Tarone’s has always been at 16th and Alter streets where brothers Joseph and Dominic Tarone bought land and built the store that opened on March 10, 1941.

Soon after, Joseph Tarone entered the Army so Dominic Tarone and their sister, Edith Tarone, developed the business until he returned home after being in the Battle of the Bulge.

“He was the happiest person to be alive,” Robert Tarone said of his father, who gave customers food on credit without worrying too much whether they could repay him. “He was helping people.”

Robert Tarone remembers driving with his father to help a woman who called the store and said her turkey was too heavy for her to lift out of the oven. His dad retrieved the turkey, and they returned to work.

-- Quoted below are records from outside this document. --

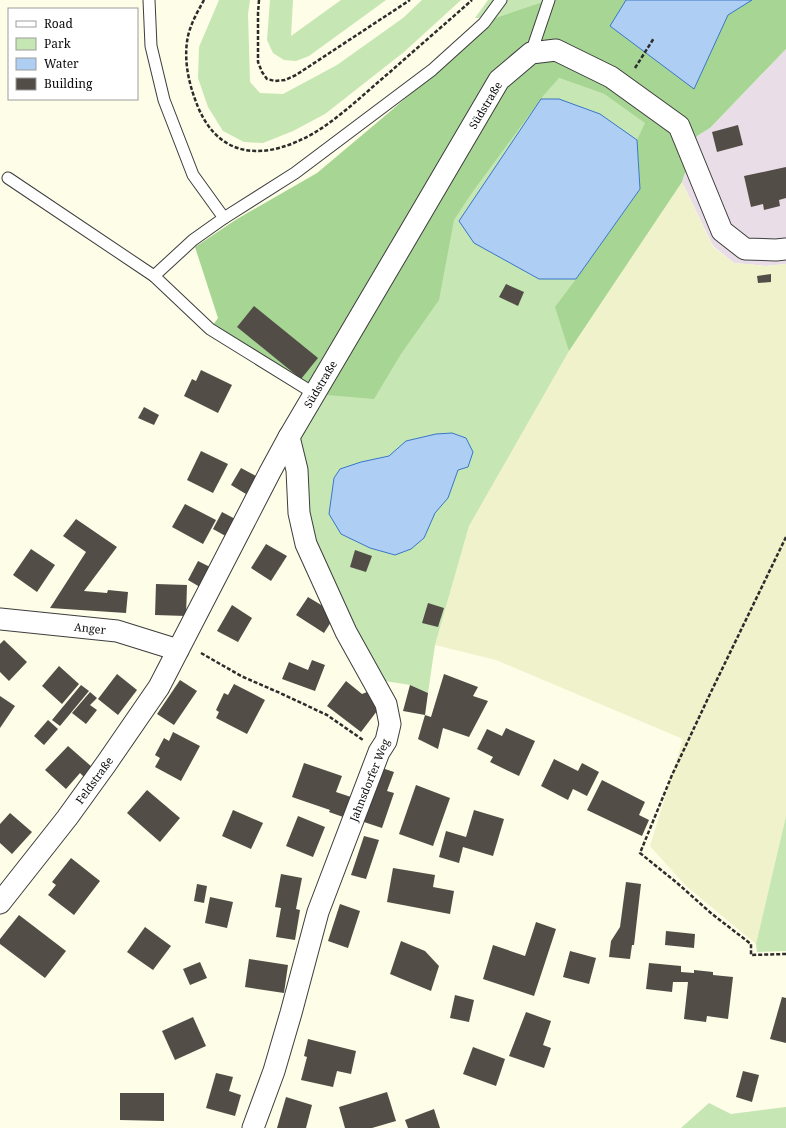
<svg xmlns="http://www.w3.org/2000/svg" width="786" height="1128" viewBox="0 0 786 1128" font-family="'Noto Serif',serif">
	<rect width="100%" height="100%" fill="#fefde7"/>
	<path fill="#e9dee8" d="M786,49V264L766,266L734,263L713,246L682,182L697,136L710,128Z"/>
	<path fill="#eff2ca" d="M682,182L713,247L734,263L766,266L786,264V816L756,944L685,885L650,846L683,739L496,660L435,645L469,526L569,351Z"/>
	<g fill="#c6e6b4">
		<path d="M219,0H250L248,14L250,82L260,93L283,94L337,65L403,18L422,0H461L404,52L325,114L293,131L263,143L244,142L223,131L208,107L198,78L199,47Z"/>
		<path d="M270,0H293L291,36L341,0H386L309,56L296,61L284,60L273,53L267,40Z"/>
		<path d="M488,0H548L495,18H475Z"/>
		<path d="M559,78L604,94L646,123L569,351L469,526L435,645L428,693L410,685L379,680L310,536L294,468L306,419L457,163Z"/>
		<path d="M786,816V951L757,952L756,944Z"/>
		<path d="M709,1103L731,1114L786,1107V1128H681Z"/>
	</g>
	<path fill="#a7d694" d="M548,0H786V49L710,128L697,136L682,182L569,351L555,307L576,279L640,189L637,140L645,123L604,94L559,78L543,96L471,194L454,220L439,300L401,354L374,399L315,394L210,329L218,318L195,247L237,219L317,173L386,115L480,34L495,18Z"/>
	<g fill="#aecef3" stroke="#3977c7">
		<path d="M626,0H752L728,15L694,89L610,26Z"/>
		<path d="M541,99H559L600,114L637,140L640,189L576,279H539L474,243L459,221Z"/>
		<path d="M452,433L466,438L473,452L468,467L458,470L448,498L435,513L424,538L411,549L395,555L370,548L341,534L329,514L334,478L340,469L361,462L389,456L406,441L436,434Z"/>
	</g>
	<g fill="#524d47">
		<path d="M738,125L743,145L717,152L712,132Z"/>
		<path d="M786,167V198L779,200L780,206L764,210L763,204L751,207L744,176Z"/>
		<path d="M771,274V282L758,283L757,276Z"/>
		<path d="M506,284L524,292L518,306L499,297Z"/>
		<path d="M254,306L318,358L301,379L237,327Z"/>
		<path d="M201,370L232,385L218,413L184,396L192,379L196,381Z"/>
		<path d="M144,407L159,415L154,425L138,418Z"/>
		<path d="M201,451L228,464L213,493L187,480Z"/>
		<path d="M241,468L256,476L246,494L231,485Z"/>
		<path d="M185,504L216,520L203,544L172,527Z"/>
		<path d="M222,512L239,521L229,538L213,529Z"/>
		<path d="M76,519L117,547L84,591L107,593L108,590L128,592L126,613L50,608L86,552L63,536Z"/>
		<path d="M266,544L287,556L271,581L251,568Z"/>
		<path d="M31,549L55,565L37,592L13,575Z"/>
		<path d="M355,550L372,556L366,572L350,567Z"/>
		<path d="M198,561L216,570L205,590L188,580Z"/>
		<path d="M156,584L187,585L186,616L155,615Z"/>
		<path d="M308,597L336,614L324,633L296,615Z"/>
		<path d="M428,603L444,608L438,627L422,623Z"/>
		<path d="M232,605L252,618L238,642L217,631Z"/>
		<path d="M4,640L27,662L9,681L0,672V644Z"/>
		<path d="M312,660L325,665L315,691L282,679L289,662L308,670Z"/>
		<path d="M59,666L79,684L62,704L42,686Z"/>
		<path d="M117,674L137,690L118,715L98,699Z"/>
		<path d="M444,674L478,687L473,696L488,701L469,737L443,728L438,749L418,739L425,715L431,717Z"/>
		<path d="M180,680L197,691L174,725L157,714Z"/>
		<path d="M346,681L362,694L367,692L374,697L380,707L361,732L327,706Z"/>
		<path d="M234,684L265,700L247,734L216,718L219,712L216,710L224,693L228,695Z"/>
		<path d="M81,685L89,691L60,726L52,720Z"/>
		<path d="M410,685L428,693L425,715L403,711Z"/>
		<path d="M90,692L97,698L90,705L97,710L86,724L72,713Z"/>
		<path d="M0,696L15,706L0,728Z"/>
		<path d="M48,720L58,729L44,745L34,736Z"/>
		<path d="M506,728L535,741L519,776L490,762L493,757L477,749L487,729L502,736Z"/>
		<path d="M173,732L200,746L181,781L155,767L160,758L155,755L164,738L169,741Z"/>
		<path d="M68,746L92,767L84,777L80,773L66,789L45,770Z"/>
		<path d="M554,759L578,771L582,763L599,772L587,796L573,789L568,800L541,786Z"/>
		<path d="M304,763L342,776L336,792L354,798L346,818L329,812L330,810L292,797Z"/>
		<path d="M379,767L394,772L387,791L394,793L382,828L361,821Z"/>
		<path d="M602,780L645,802L639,815L649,820L642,836L587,810Z"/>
		<path d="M416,785L450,798L433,846L399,834Z"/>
		<path d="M147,790L180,818L160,842L127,813Z"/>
		<path d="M233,810L263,823L251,849L222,836Z"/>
		<path d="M474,810L504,819L493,856L463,847L459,863L439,857L446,831L466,837Z"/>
		<path d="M10,813L32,832L12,854L0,843V824Z"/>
		<path d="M298,816L325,827L313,857L286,846Z"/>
		<path d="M364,836L379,840L366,879L351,875Z"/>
		<path d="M71,858L100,881L74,915L48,895L56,885L52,882Z"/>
		<path d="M393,868L435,875L433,887L454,891L450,914L387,902Z"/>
		<path d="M281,874L302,878L296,909L300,910L295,940L276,937L281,908L275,907Z"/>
		<path d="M626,882L641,884L634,945H632L630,959L609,957L611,941L620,927Z"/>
		<path d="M197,884L207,886L204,903L194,901Z"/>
		<path d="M210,897L233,902L227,928L205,923Z"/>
		<path d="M340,904L360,911L348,948L328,941Z"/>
		<path d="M19,915L66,951L45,978L0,944V939Z"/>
		<path d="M536,922L556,929L534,996L483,979L493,945L525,956Z"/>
		<path d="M145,927L171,946L153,970L127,952Z"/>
		<path d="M666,931L695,934L694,948L665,945Z"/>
		<path d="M401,941L425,951L439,966L431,991L390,974Z"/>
		<path d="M570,951L596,958L589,984L563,977Z"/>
		<path d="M249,959L288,965L284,993L245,987Z"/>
		<path d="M200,962L207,978L190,985L183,969Z"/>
		<path d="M649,963L681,966V972L694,973V970L713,972V975L733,977L728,1019L707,1016L706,1022L684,1019L688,982H673L672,992L646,989Z"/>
		<path d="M455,995L474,1000L469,1022L450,1018Z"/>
		<path d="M782,997L786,998V1043L770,1039Z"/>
		<path d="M526,1012L551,1021L543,1045L551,1048L544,1068L509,1056Z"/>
		<path d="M193,1017L206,1046L175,1060L162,1031Z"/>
		<path d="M308,1039L356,1051L351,1074L337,1071L333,1087L301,1080L307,1057L304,1056Z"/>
		<path d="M473,1047L505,1059L496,1086L463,1074Z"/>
		<path d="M743,1071L759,1075L752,1102L736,1097Z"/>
		<path d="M216,1073L233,1077L229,1091L241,1095L235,1116L206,1108Z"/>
		<path d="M387,1092L396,1121L372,1128H345L339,1107Z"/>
		<path d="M120,1093H164V1121L120,1120Z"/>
		<path d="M286,1097L312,1105L306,1128H277Z"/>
		<path d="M434,1109L440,1128H408L405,1120Z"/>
	</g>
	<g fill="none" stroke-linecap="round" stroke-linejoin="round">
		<g stroke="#3d3d3d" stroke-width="13">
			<g id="service">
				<path d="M149,0L151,46L164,100L193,175L224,218"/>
				<path d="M531,53L549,0"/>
				<path d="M8,178L154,276"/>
				<path d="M315,394L210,329L154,276L193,240L224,218L295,173L432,70L484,23L501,0"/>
			</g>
		</g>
		<g stroke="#3d3d3d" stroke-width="23">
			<g id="minor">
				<path d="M0,619L117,631L178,650"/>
				<path d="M0,903L67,818L106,764L159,687L270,472L289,437L411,230L499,80L531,53L556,50L611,77L679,126L722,231L745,249L776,250L786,249"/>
				<path d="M253,1128L274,1071L291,1013L318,912L379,752L386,741L390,724L386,704L346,632L306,544L299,513L297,470L289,437"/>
			</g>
		</g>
		<g stroke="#2c2c2c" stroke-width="2.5" stroke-dasharray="4 2" stroke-linecap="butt">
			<path d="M204,0C198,11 191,23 188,36C183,60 189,85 198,107C221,162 269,159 314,133C342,116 366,92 390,72C417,48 445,24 472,0"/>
			<path d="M259,0L258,13V62L262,72L267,79L275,81L285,80L296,75L410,0"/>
			<path d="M635,68L654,38"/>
			<path d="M786,537L710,694L672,775L640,853L676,882L712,914L751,944V955L786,954"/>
			<path d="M201,653L241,676L280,693L327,715L363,740"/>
		</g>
		<use href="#service" stroke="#fff" stroke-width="11"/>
		<use href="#minor" stroke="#fff" stroke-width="21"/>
	</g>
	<g text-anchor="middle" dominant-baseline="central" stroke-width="4" stroke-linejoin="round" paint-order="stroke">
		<g font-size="11" fill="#0a0a0a" stroke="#fff">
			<text transform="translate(485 105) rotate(-59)">Südstraße</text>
			<text transform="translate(320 384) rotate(-59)">Südstraße</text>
			<text transform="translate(90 628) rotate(6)">Anger</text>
			<text transform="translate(94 780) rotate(-54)">Feldstraße</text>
			<text transform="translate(369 780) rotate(-68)">Jahnsdorfer Weg</text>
		</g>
	</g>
	<rect x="8" y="8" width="130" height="92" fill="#ffffff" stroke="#9d9d9d"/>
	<rect x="16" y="21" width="20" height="6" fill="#ffffff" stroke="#9d9d9d"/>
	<text x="44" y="28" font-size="12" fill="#0a0a0a">Road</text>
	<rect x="16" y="38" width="20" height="12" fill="#c6e6b4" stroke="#9d9d9d"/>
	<text x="44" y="48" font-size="12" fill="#0a0a0a">Park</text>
	<rect x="16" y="58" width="20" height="12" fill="#aecef3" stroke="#9d9d9d"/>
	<text x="44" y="68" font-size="12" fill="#0a0a0a">Water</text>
	<rect x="16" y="78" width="20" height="12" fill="#524d47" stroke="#9d9d9d"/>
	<text x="44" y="88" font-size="12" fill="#0a0a0a">Building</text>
</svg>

His father kept working until around Thanksgiving in 1998 when he suffered a stroke in the store. He and siblings Dominic and Edith died within months of each other in 1999.

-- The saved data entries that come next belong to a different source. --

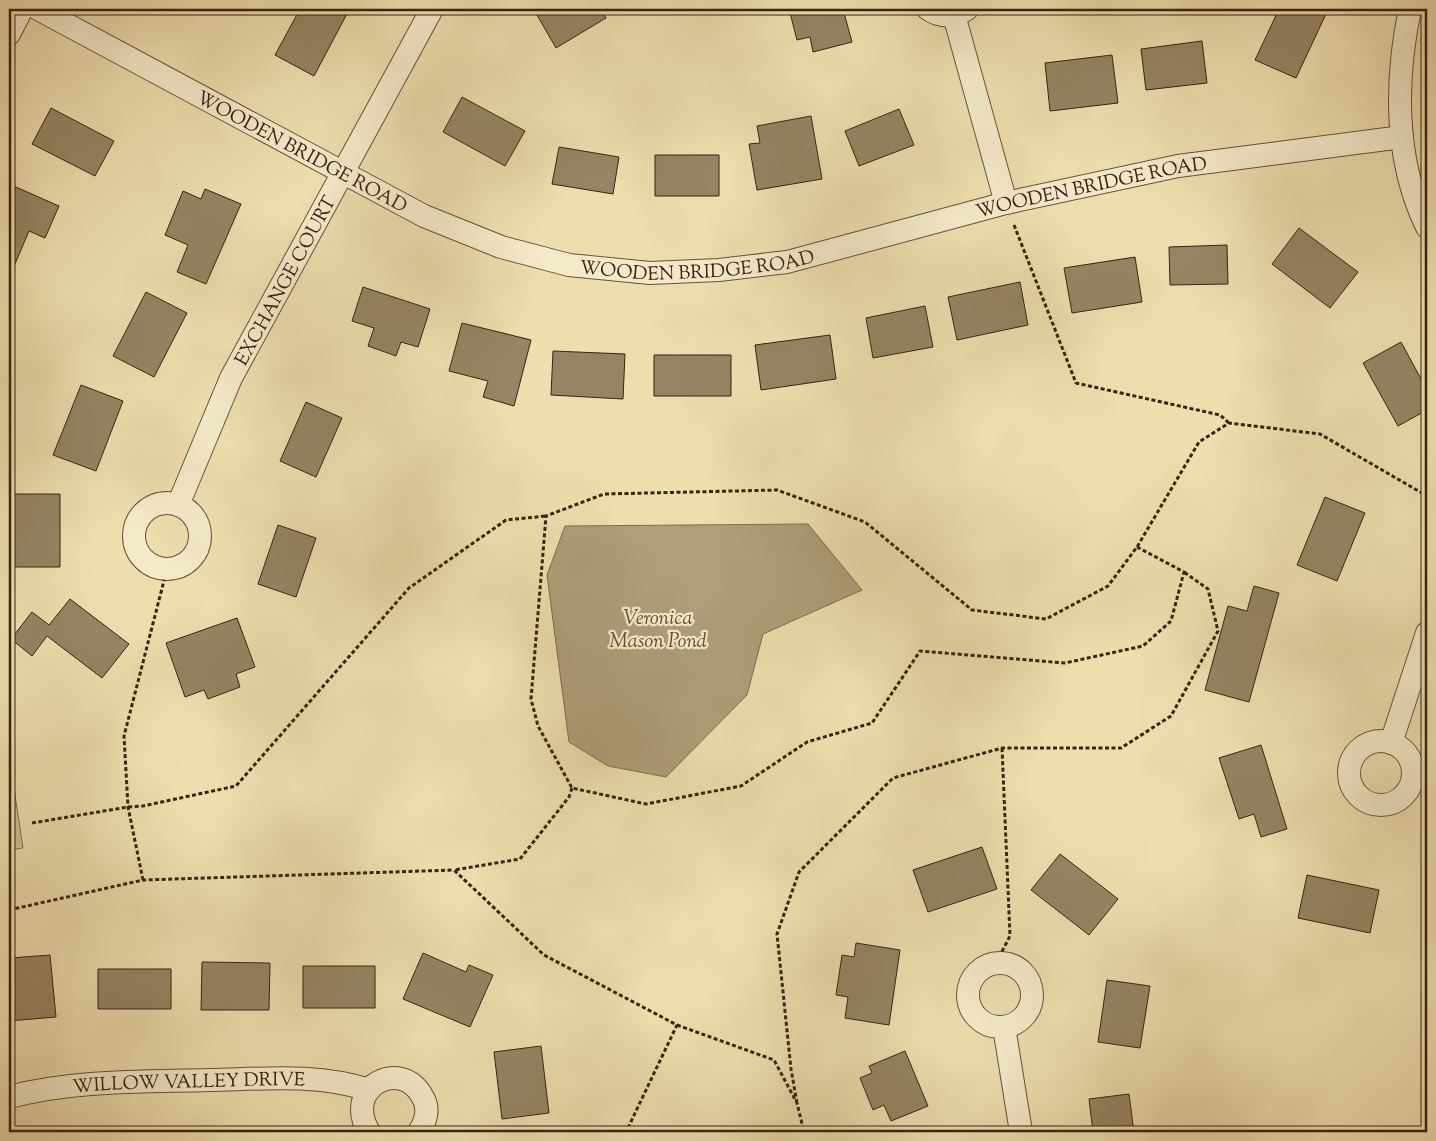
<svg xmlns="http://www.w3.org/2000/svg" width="1436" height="1141" viewBox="0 0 1436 1141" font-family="'Sorts Mill Goudy',serif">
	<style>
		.green { fill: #cfbe94; stroke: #827054 }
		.water { fill: #af9e7a; stroke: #7f6d51 }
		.building { fill: #968464; stroke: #362314 }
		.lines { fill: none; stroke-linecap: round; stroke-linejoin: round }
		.minor-casing { stroke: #64523a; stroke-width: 24 }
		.path { stroke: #362314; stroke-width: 3; stroke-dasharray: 4 2.5; stroke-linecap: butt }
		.minor { stroke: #f4eaca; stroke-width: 22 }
		.labels { text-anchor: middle; stroke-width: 4.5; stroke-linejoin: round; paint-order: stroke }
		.street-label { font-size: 19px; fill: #362314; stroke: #f4eaca }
		.water-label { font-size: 20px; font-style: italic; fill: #604e38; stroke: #f4eaca }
	</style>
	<rect width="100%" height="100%" fill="#eedeae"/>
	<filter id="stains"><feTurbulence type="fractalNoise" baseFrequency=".004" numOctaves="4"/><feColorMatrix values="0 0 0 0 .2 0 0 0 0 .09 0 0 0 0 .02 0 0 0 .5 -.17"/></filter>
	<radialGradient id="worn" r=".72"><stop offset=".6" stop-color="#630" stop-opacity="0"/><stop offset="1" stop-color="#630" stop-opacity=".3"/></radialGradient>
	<!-- green -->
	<path class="green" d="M9,755l14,93 -14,2z"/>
	<!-- water -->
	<path class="water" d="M808,524l54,66 -99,44 -16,61 -81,82 -58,-11 -39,-24 -22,-167 18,-49z"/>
	<!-- building -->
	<path class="building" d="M300,9l49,1 -35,66 -39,-21z
		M547,9h54l5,9 -50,30 -19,-33z
		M789,9h54l9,33 -39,10 -3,-15 -13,3z
		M1279,9h36l11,5 -30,64 -41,-18z
		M1202,41l5,42 -61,7 -5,-41z
		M1112,55l6,48 -68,8 -5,-48z
		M462,97l63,34 -20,35 -62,-34z
		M51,108l63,33 -19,35 -63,-32z
		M899,109l15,36 -55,21 -14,-35z
		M811,116l11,63 -65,11 -8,-46 11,-1 -3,-17z
		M559,147l60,10 -6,37 -61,-10z
		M655,155h64v41h-64z
		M9,184l50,22 -14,32 -16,-7 -17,40 -3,-2z
		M205,189l36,15 -35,80 -29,-12 11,-27 -23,-10 18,-44 18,8z
		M1299,228l59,44 -28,36 -58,-44z
		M1227,245l1,39 -58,1 -1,-38z
		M1135,257l7,45 -70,11 -8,-45z
		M1020,282l8,43 -71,15 -9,-43z
		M363,287l67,22 -12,38 -17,-5 -5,14 -28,-10 6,-18 -22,-7z
		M146,292l41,21 -33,64 -41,-21z
		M925,306l8,41 -60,11 -7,-40z
		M462,323l69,17 -17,66 -31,-9 5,-16 -39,-10z
		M830,335l6,44 -75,11 -6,-45z
		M1401,342l26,48v20l-29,16 -35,-63z
		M553,351l72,3 -2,45 -72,-4z
		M654,355h77v41h-77z
		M81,385l42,16 -27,70 -43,-16z
		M306,402l36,16 -26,59 -36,-16z
		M14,494h46v73h-46z
		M1325,497l40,16 -28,68 -40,-16z
		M278,525l38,13 -20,59 -38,-13z
		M1254,586l25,7 -30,109 -44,-12 23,-84 19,5z
		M70,599l59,45 -27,34 -55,-42 -15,20 -21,-17 21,-27 17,13z
		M237,618l18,49 -19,7 4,13 -32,12 -4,-9 -19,7 -19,-54z
		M1261,745l26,84 -26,8 -7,-23 -15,5 -20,-61z
		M982,847l15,42 -69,23 -15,-42z
		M1060,854l58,45 -29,36 -58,-45z
		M1307,875l72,15 -9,43 -72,-15z
		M856,943l44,7 -11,75 -44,-7 3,-21 -12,-2 6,-40 12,2z
		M423,953l43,19 3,-7 24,10 -23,52 -67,-28z
		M50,955l6,62 -47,4v-49l4,-1 -2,-13z
		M202,962l68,1 -1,47h-68z
		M303,966h72v42h-72z
		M98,969h73v40h-73z
		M1107,980l43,6 -10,62 -42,-6z
		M541,1046l8,67 -47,6 -8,-67z
		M905,1051l23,55 -37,15 -7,-16 -11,5 -13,-32 12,-5 -3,-7z
		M1129,1094l5,38h-41l-4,-33z"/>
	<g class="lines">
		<defs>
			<g id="minor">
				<path id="s1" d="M38,9l386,207 77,31 68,18 81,8 69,-3 68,-8 219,-59 172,-37 224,-29"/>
				<path d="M928,9c12,9 27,8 39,0"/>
				<path d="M1410,9c-15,71 -16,151 17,218"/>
				<path d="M954,15l52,188"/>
				<path d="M9,34l13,-25"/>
				<circle cx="167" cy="536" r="33"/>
				<path id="s2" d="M178,505l53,-127 201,-369"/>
				<circle cx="1381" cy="773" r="32"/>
				<path d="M1391,743l36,-110"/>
				<circle cx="1000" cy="995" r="32"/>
				<path d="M1004,1027l17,105"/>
				<path id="s3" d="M9,1097c65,-17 134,-15 201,-17 52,-1 108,-7 159,10"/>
				<path d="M369,1132c-27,-45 32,-75 53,-36 8,12 4,25 -3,36"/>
			</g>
		</defs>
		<!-- minor casing -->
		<use href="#minor" class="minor-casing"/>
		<!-- path -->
		<path class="path" d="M1014,225l62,158 144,32 9,8
			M1137,547l47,25 -13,49 -28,25 -78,17 -145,-12 -48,72 -65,19 -66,44 -95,18 -74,-16 -34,-62 -7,-27 15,-183 58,-22 173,-4 88,32 107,88 74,9 62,-33 29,-39 62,-105 30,-19 91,11 107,62
			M572,788l-3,9 -49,62 -66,11 90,85 133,70 -51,107
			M32,823l96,-16 15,-1 93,-20 173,-198 97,-68 40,-4
			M143,880l-15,-73 -4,-71 43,-167
			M9,910l134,-30 311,-10
			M996,963l14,-27 -8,-188
			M677,1025l97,35 23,43 7,29
			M797,1103l-6,-34 -14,-135 22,-62 94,-94 109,-30h119l50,-32 47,-85 -10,-42 -24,-17
			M447,1128l13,4"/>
		<!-- minor -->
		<use href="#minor" class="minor"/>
	</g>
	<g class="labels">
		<!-- street labels -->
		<g class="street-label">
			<text dy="7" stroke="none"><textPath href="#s1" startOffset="300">WOODEN BRIDGE ROAD</textPath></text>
			<text dy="7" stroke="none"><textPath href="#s1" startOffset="1124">WOODEN BRIDGE ROAD</textPath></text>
			<text dy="7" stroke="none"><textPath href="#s1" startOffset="720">WOODEN BRIDGE ROAD</textPath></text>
			<text dy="7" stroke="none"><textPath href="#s2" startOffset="249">EXCHANGE COURT</textPath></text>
			<text dy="7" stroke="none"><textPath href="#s3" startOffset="181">WILLOW VALLEY DRIVE</textPath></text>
		</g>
		<!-- water labels -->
		<g class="water-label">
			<text x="658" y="624">Veronica<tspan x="658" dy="23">Mason Pond</tspan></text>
		</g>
	</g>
	<!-- margin -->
	<rect width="1436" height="1141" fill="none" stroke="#eedeae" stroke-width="30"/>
	<rect x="10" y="10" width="1416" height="1121" fill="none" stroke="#362314" stroke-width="2.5"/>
	<rect x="15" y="15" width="1406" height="1111" fill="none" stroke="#362314"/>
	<rect width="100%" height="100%" filter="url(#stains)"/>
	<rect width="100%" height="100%" fill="url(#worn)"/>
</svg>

Robert Tarone took over the market with his sisters, Cynthia Kilner and Bina Tarone.

Kilner said as a girl she stamped prices on cans and ran around the store with her cousins.

The Tarones had a large family.

Joseph and Dominic were two of 10 children born to Josephine and Louis Tarone, who mmigrated from Italy. Many of the siblings helped make sausage, stock shelves and deliver orders, especially after they retired from other jobs.

“That’s why we are where we are,” said Kilner, whose husband, Bill, also has worked in the store on and off.

“She not only married me; she hired me,” he said.

A mural above a shelf depicts Joseph and Dominic Tarone. They worked at Genetti’s Market before deciding to open their store across the street.

The Genettis didn’t mind the competition. They even gave a recipe for Tyrolean sausage that Tarone’s Market still follows.

Tarone’s Market also sells its own kielbasa, Italian sausage and pepperoni, Cynthia Kilmer said.

Leading the way to the meat counter with stuffed pork chops and steaks cut as thick as the customer desires displayed behind the glass, she pointed out cubes of meat on on wooden skewers — another store-made specialty called city chicken.

Customers fry the cubes after coating them in bread crumbs; but they’re pork and veal, not chicken.

While Robert Tarone was sweeping floors at the store by age 6 or 7, he didn’t always want to continue the family business.

After graduating from Wilkes College in 1965 with a business degree he asked about opening a sporting goods shop.

“Over my dead body,” his father told him.

Robert Tarone, who liked sports, is glad he listened to his father because he doesn’t think a sporting goods store could have survived until now against larger competitors, a problem that also the family grocery store also faces.

Tarone’s Market, nevertheless, sponsored sports teams in softball, Babe Ruth Baseball and bowling leagues.

While Robert Tarone and Donna Zola are the only full-time employees, Cynthia Kilner and Bina Tarone help out most days.

Kilner’s daughters, Nicole Rochon and Ashleigh Kilner, and Robert’s children, Taylor Sefchik and Nicholas Tarone, have other jobs but are part of the store’s crew.

On Thursday, as they mingled over cake and coffee with members of city council and Greater Hazleton Chamber of Commerce who stopped by to celebrate the anniversary, they pointed out other relatives: Rochon’s husband, Jared, who is the market’s unofficial handyman, and a cousin, Peter Lombardo, who cuts meat.

“We all work holidays,” Ashleigh Kilner said while thinking ahead to the Easter rush when customers buy hams and ingredients for pies. Then be busy through summer as customers stock up for cookouts.

And they all hope to be around in 15 years to celebrate a century at Tarone’s Market.